The parallel and asynchronous nature of the Application B instances ensures database collisions as different instances of Application B attempt to write to the database. At the least, Application B should only insert a record if a record with that key identifier does not exist yet. Also, a record should only be updated if its sequence number/timestamp is greater than that of the record already persisted. Finally, Application B must use retry logic patterns to recover from database collision, yet avoid infinite retry loops. To avoid these the developer must implement circuit-breaker patterns.
The sequence number/timestamp must be persisted by both Application A and Application B instances. This ensures it’s possible to verify that the data in Application B managed systems match those in Application A managed systems, the system of record.
Logging must be implemented in Application B to record the disposition of all messages delivered to it. As only the latest versions of messages are persisted to the data management layer, the fate of the intermediate versions must be known for auditing and validation purposes.
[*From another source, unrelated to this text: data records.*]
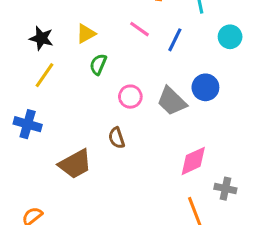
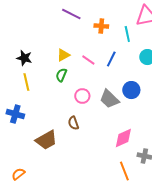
pink line: (140, 29) -> (88, 60), moved
yellow triangle: (86, 34) -> (63, 55), moved
yellow line: (44, 75) -> (26, 82), turned -48

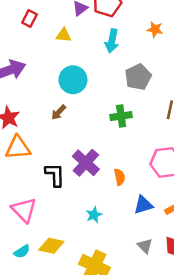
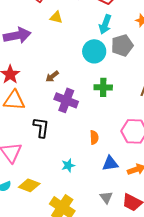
yellow triangle: (64, 35) -> (56, 17), moved
gray pentagon: (138, 77) -> (122, 45), moved
cyan circle: (73, 80) -> (94, 51), moved
purple cross: (86, 163) -> (66, 100), moved, turned -30

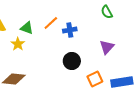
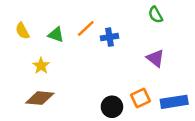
yellow star: (18, 44) -> (41, 66), moved
purple triangle: (107, 47) -> (156, 58), turned -35
black circle: (72, 61) -> (112, 107), moved

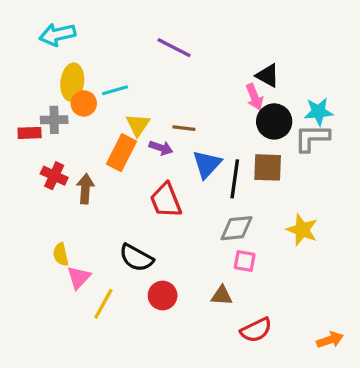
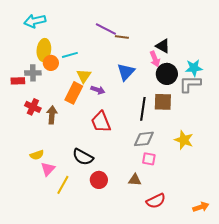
brown line: (184, 128) -> (122, 37), moved
blue triangle: (207, 164) -> (126, 72), moved
yellow semicircle: (61, 254) -> (37, 155), turned -96

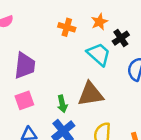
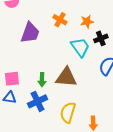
purple trapezoid: (25, 65) -> (30, 33), moved
pink square: (24, 100) -> (12, 79), moved

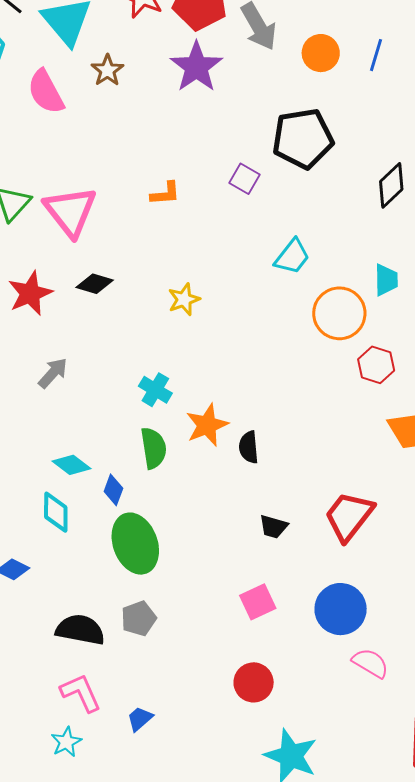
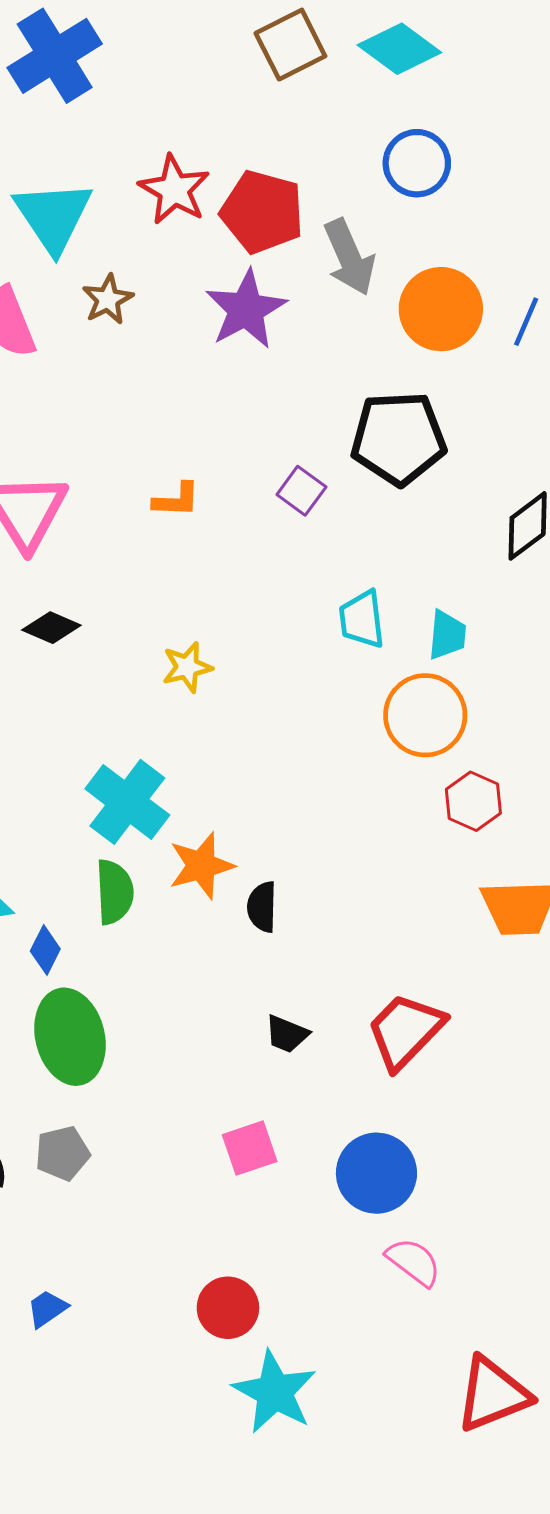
orange circle: (321, 53) -> (441, 309), size x1.4
cyan trapezoid: (292, 257) -> (362, 619), turned 129
cyan trapezoid: (386, 280) -> (447, 635), moved
cyan cross: (155, 390) -> (127, 802), size x1.6
red circle: (254, 682) -> (228, 1308), moved

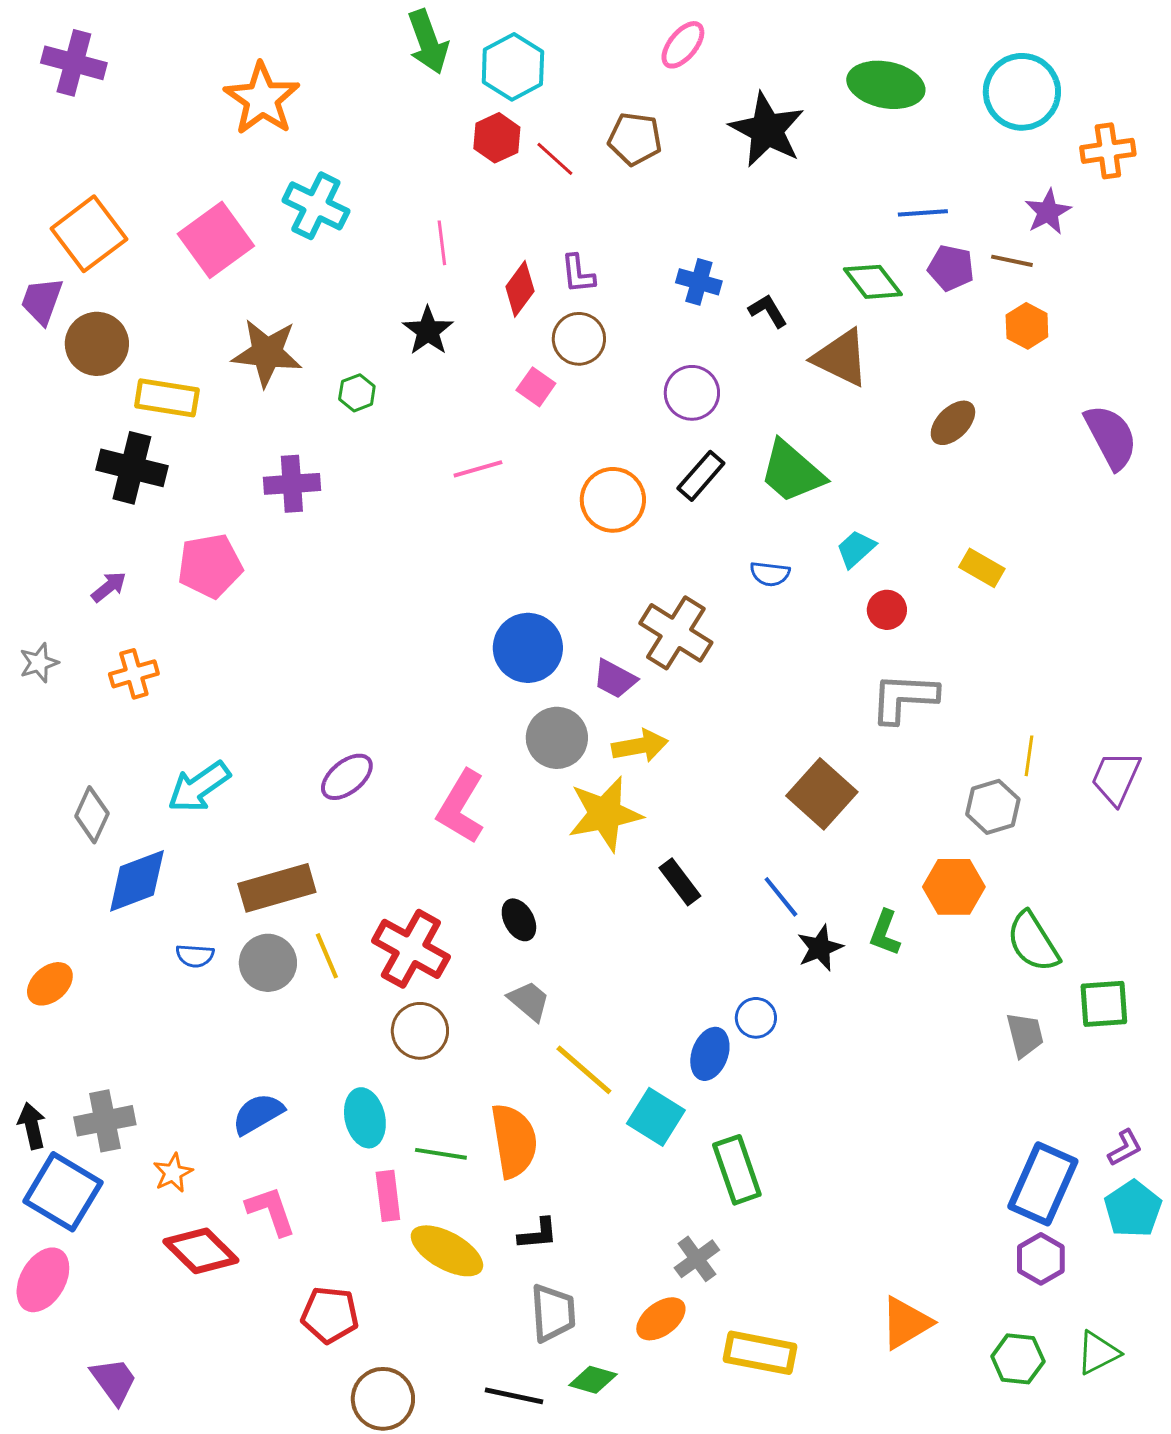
Pub/Sub for Scenario 2 can be implemented in many ways. There are Pub/Sub infrastructures available that provide subscribe and notification APIs that can be employed. On persisting new data Application B instances simply need to call the notification API specifying the topic just updated and leave the rest to the Pub/Sub infrastructure.
Otherwise, using a queuing infrastructure, Application B instances could enqueue notifications to a set of queues monitored by subscribers to updated topics. Again, once the notification has been sent the work of Application B is done.
Scenario 3: Full Duplex with Writeback
All of scenario 2 with round-trip update to the initiator.
There may be Application C instances—the subscribers in Scenario 2—that enrich the received data through user interaction and/or other data sources, yet want to return that enriched data to the original source.
In this scenario little changes in the main Application B dequeing application. It’s possible this scenario tightens the service level agreement under which Application B operates, particularly in terms of speed. Care must be taken in provisioning enough hardware and network bandwidth to accommodate such a tightening.
Application C instances will work against a persistence layer that is, in the ideal case, not the one Application B instances update. This is to control the volume of writes to a data layer in a high-performance queuing application. There exist in-memory, or in-memory/disk-based hybrid, systems that might accommodate the differing transaction patterns of Application B, Subscribers to a Pub/Sub system, and Application C instances. These data systems could obviate the need for an entirely different data store. The entire pipeline in these systems must be monitored to identify and eliminate choke points as they arise.
Application C instances updating local copies of the data ensures quick response to Application C users. It must be possible to undo such updates should the return of the data back to the Application A source fail. In like manner, should the source data have been updated before the Application C request completes, it must be possible to signal to Application C this has happened so it may undo its update to the local copy.